# PAGE EXCERPT
· · · · · · ·
Boot problems afther reinstall windows

Jerry McAllister jerrymc at clunix.cl.msu.edu
Tue Mar 15 16:06:05 PST 2005


> > > timeout=10
> > > default=c:\freebsd.bin
> > > [operating systems]
> > > multi(0)disk(0)rdisk(0)partition(2)\WINDOWS="Microsoft Windows XP
> > > Professional" /fastdetect /NoExecute=OptIn
> > > c:\freebsd.bin="FreeBSD 5"
> > > 
> > > This works for me. I still wonder why the stuff below didn't work. In
> > > the past I would do this with /stand/sysinstall. But I don't dare to do
> > > this with FreeBSD 5 because of drive geometric warnings.
> > > 
> > 
> > Remember there are two boot blocks, so to speak.
> > There is the MBR that lets you choose which slice to boot.  There is 
> > only one of those per disk and it lives in "sector 0" of the disk.
> > The MBR generally has a standard calling sequence (that the Bios calls)
> > and sets things up to a fairly standard condition and looks for
> > standard appearing boot sectors in slices and makes a standard
> > call to the selected slice's boot sector.   Almost any MBR that
> > knows how to recognize a standard boot sector in a slice and lets
> > you choose between them if there are more than one can be used
> > interchangeably.
· · · · · · ·
# RAW DATA
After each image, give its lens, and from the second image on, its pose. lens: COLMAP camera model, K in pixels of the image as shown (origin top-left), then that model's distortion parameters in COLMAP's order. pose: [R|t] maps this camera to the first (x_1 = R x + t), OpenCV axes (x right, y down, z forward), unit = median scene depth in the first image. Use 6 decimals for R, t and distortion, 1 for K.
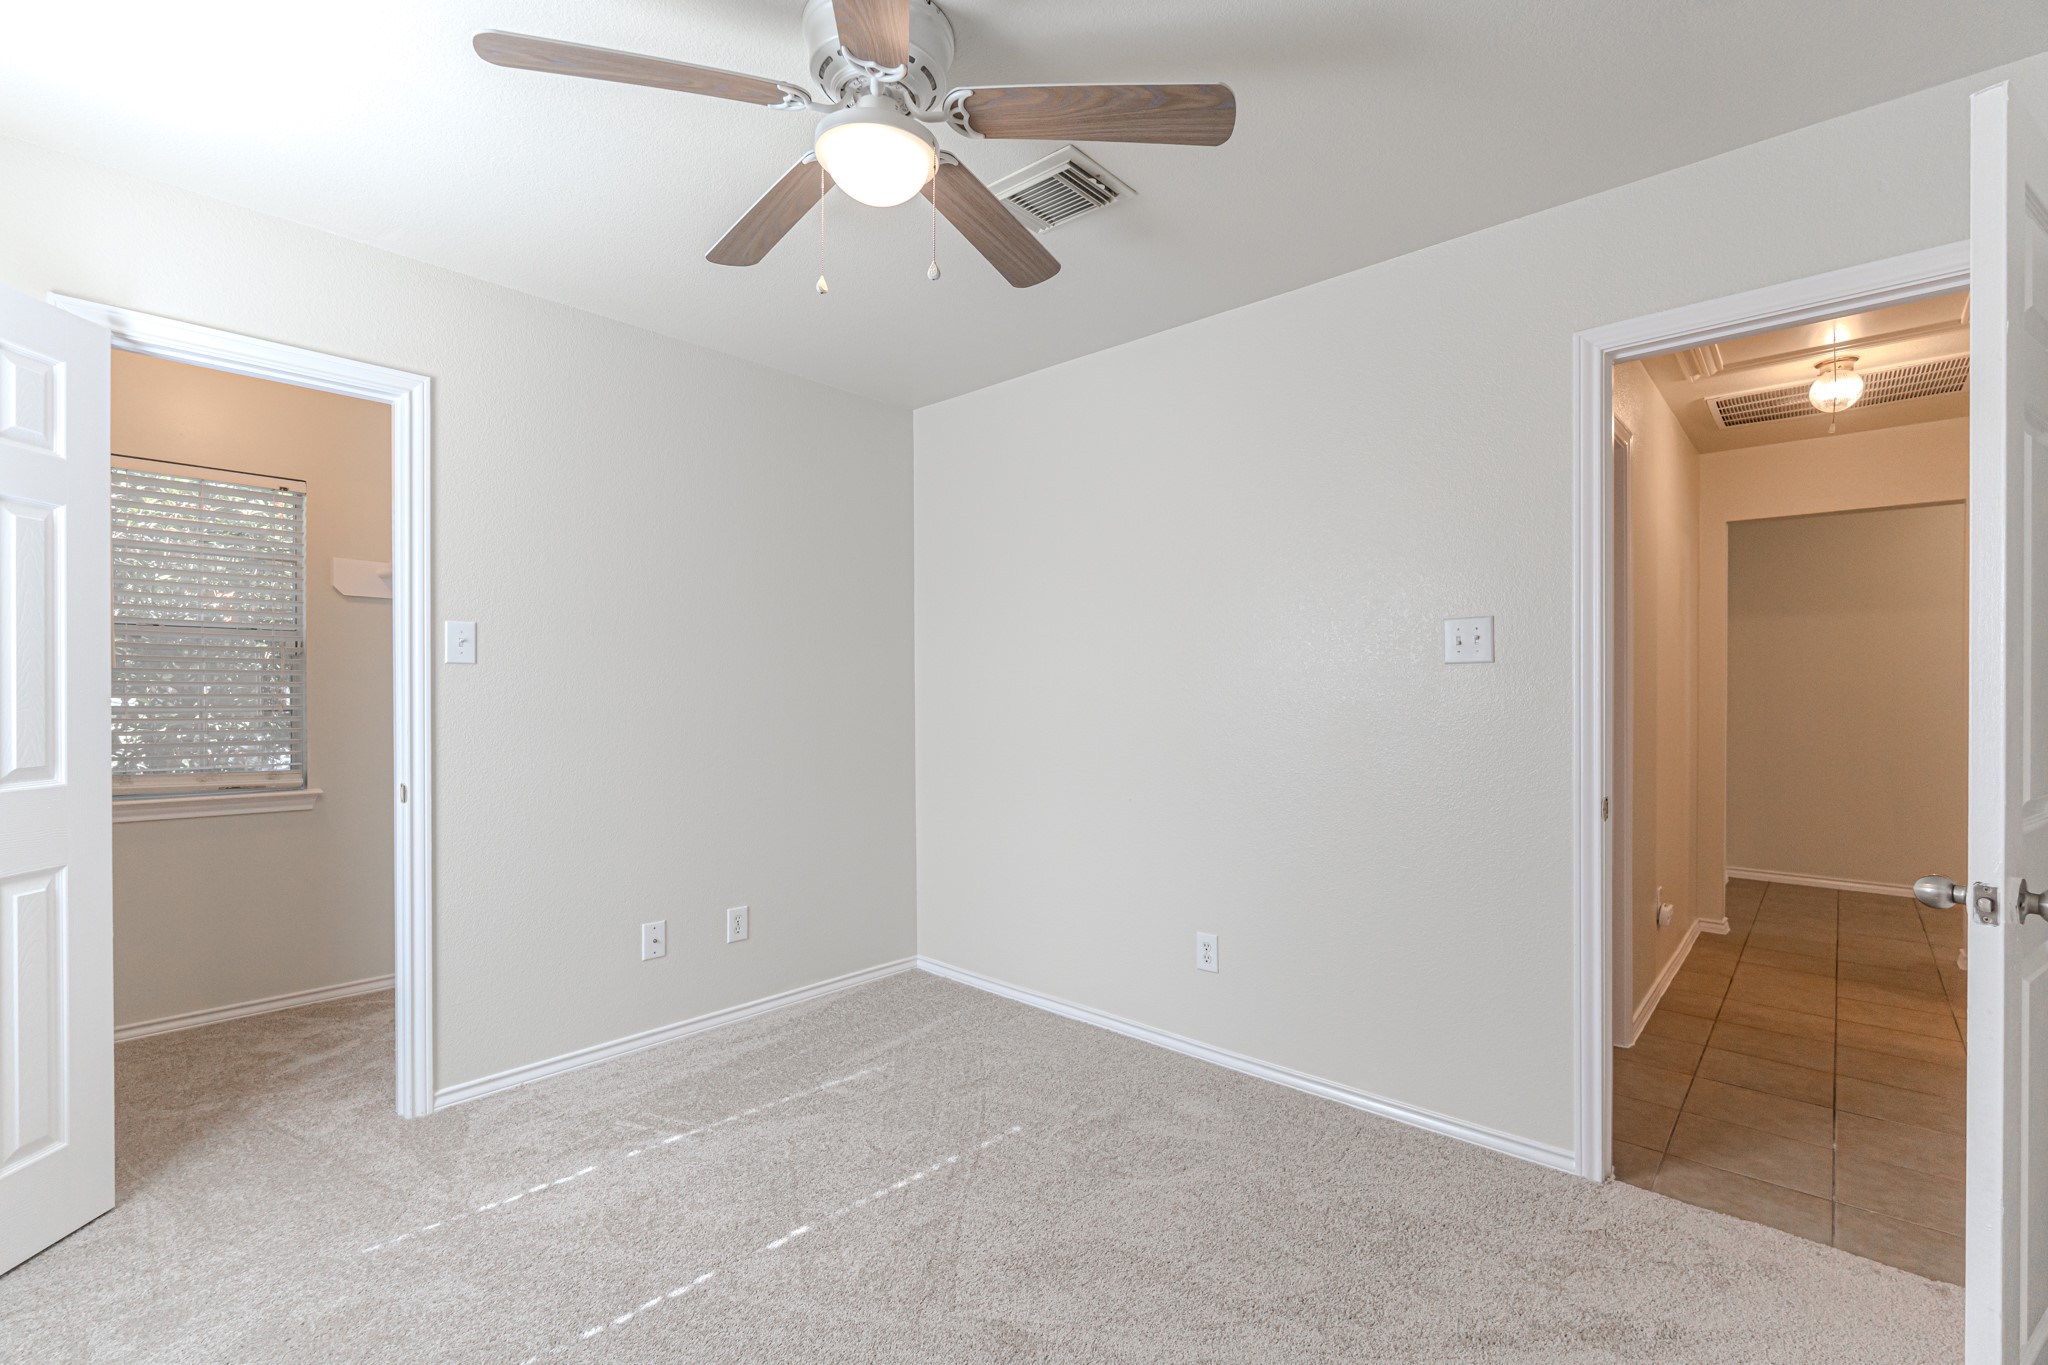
· · · · · · ·
# CHECK YOUR UNDERSTANDING
1) According to the boot-problems post, why does the writer not dare to use /stand/sysinstall with FreeBSD 5? Answer in one to three sentences.
2) Answer these questions from the boot-problems post, with each answer marked like its question:
(a) What value is given for timeout?
(b) Where on the disk does the MBR live?
(c) How many MBRs are there per disk?
3) List every action that the boot-problems post says the MBR performs.

# YOUR RESPONSES
1) The writer avoids /stand/sysinstall with FreeBSD 5 because of drive geometric warnings.

2)
(a) 10
(b) In "sector 0" of the disk
(c) Only one

3)
- Lets you choose which slice to boot
- Sets things up to a fairly standard condition
- Looks for standard appearing boot sectors in slices
- Makes a standard call to the selected slice's boot sector